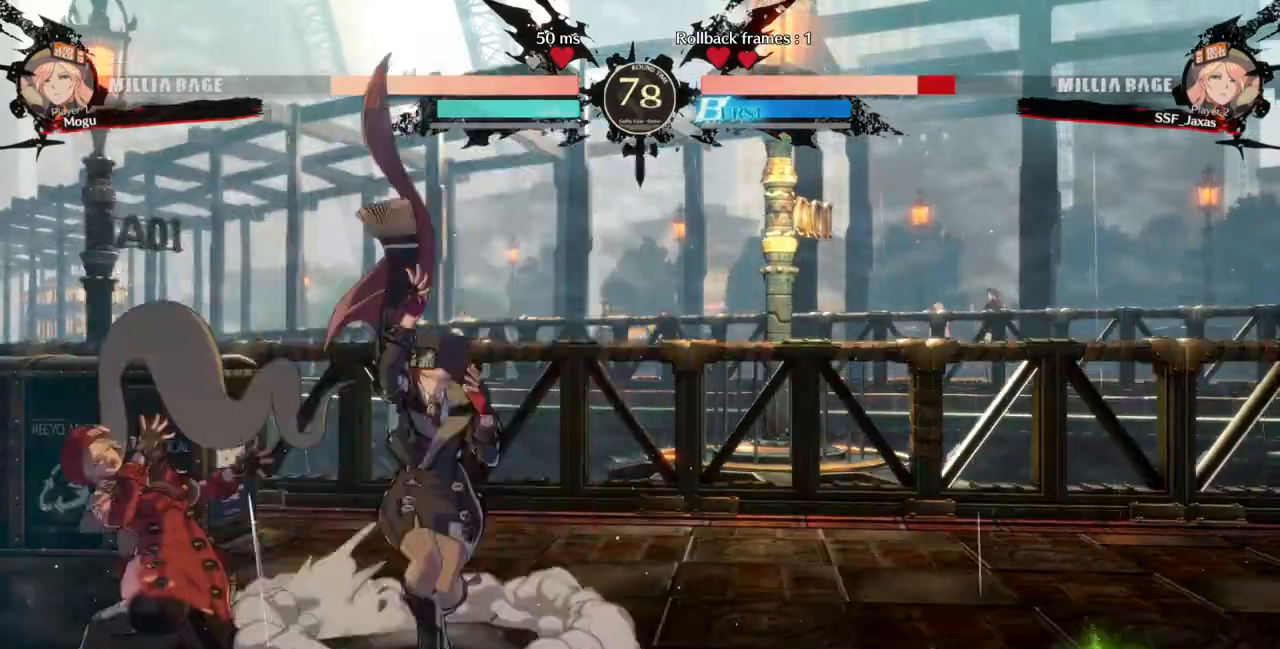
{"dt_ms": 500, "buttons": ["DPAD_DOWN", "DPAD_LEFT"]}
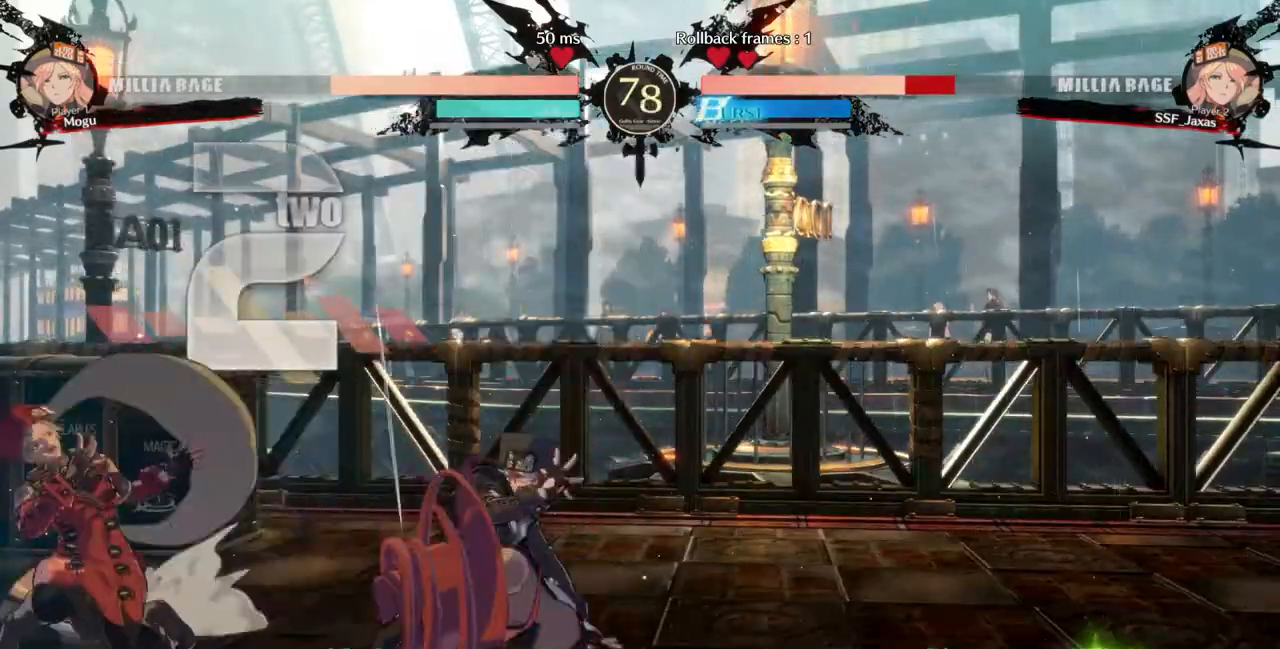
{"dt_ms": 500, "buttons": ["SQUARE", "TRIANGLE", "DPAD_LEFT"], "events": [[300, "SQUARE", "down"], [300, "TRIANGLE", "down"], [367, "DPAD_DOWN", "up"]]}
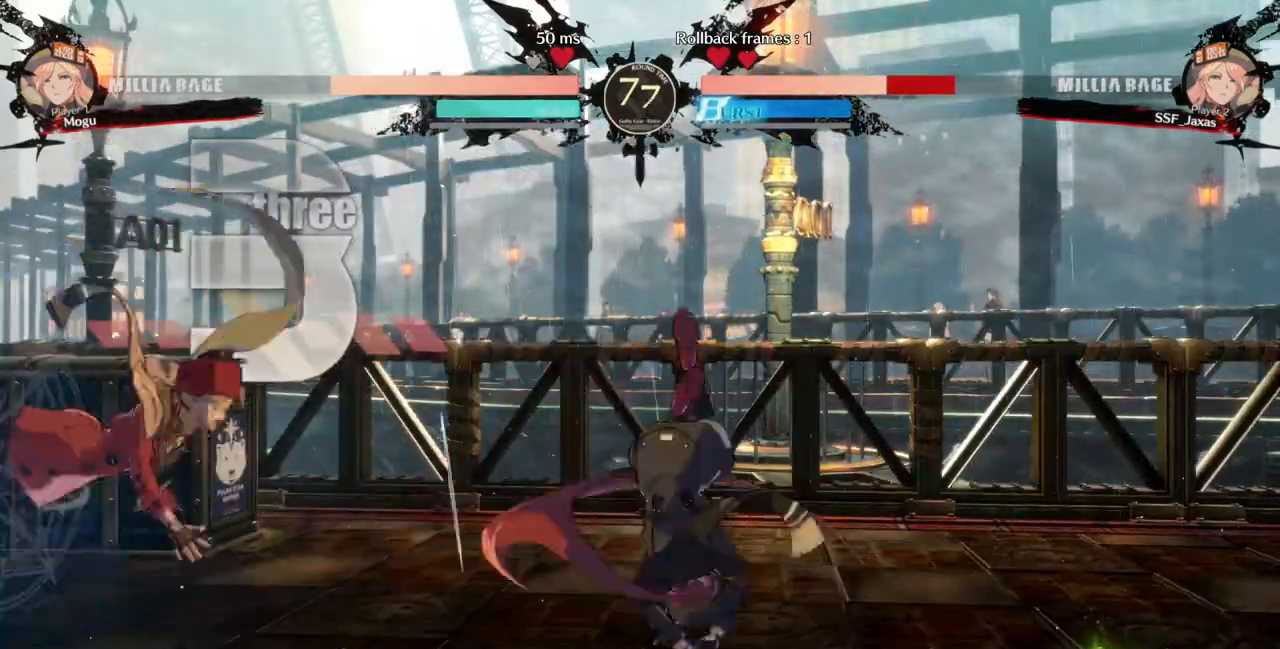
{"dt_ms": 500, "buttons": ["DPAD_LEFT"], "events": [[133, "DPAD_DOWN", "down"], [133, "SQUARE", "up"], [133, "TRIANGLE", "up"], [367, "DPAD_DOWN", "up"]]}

> [What you should do] Omit the pictures and reproduce the listing exactly.

> [Exercise output]
{"dt_ms": 500, "buttons": ["DPAD_DOWN", "DPAD_LEFT"]}
{"dt_ms": 500, "buttons": ["SQUARE", "TRIANGLE", "DPAD_LEFT"], "events": [[300, "SQUARE", "down"], [300, "TRIANGLE", "down"], [367, "DPAD_DOWN", "up"]]}
{"dt_ms": 500, "buttons": ["DPAD_LEFT"], "events": [[133, "DPAD_DOWN", "down"], [133, "SQUARE", "up"], [133, "TRIANGLE", "up"], [367, "DPAD_DOWN", "up"]]}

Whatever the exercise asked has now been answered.